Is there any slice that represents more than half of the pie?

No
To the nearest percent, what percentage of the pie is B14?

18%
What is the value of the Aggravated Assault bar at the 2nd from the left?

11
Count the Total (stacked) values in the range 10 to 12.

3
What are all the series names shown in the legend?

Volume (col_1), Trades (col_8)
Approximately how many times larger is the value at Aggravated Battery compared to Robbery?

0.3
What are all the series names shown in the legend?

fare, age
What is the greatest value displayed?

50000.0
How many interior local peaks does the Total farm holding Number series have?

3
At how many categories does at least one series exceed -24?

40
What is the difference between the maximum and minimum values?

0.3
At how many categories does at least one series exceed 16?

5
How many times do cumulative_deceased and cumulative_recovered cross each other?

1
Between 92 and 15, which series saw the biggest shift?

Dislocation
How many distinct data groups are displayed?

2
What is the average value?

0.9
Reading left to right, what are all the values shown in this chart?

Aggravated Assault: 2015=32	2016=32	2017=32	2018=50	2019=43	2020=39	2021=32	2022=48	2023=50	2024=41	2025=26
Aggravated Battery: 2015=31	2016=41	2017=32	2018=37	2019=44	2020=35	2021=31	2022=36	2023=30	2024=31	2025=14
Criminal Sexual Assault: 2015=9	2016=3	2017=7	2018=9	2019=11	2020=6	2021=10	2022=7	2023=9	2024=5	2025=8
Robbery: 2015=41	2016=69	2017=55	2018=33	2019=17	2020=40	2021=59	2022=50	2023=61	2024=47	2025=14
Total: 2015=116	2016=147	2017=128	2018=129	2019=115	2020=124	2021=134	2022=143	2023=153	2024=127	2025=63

○ ○ ○

» **Task to complete**
Pick out each line of the data above that contains the word "least". Uppercase and lowercase letters count as different.

» **Answer box**
At how many categories does at least one series exceed -24?
At how many categories does at least one series exceed 16?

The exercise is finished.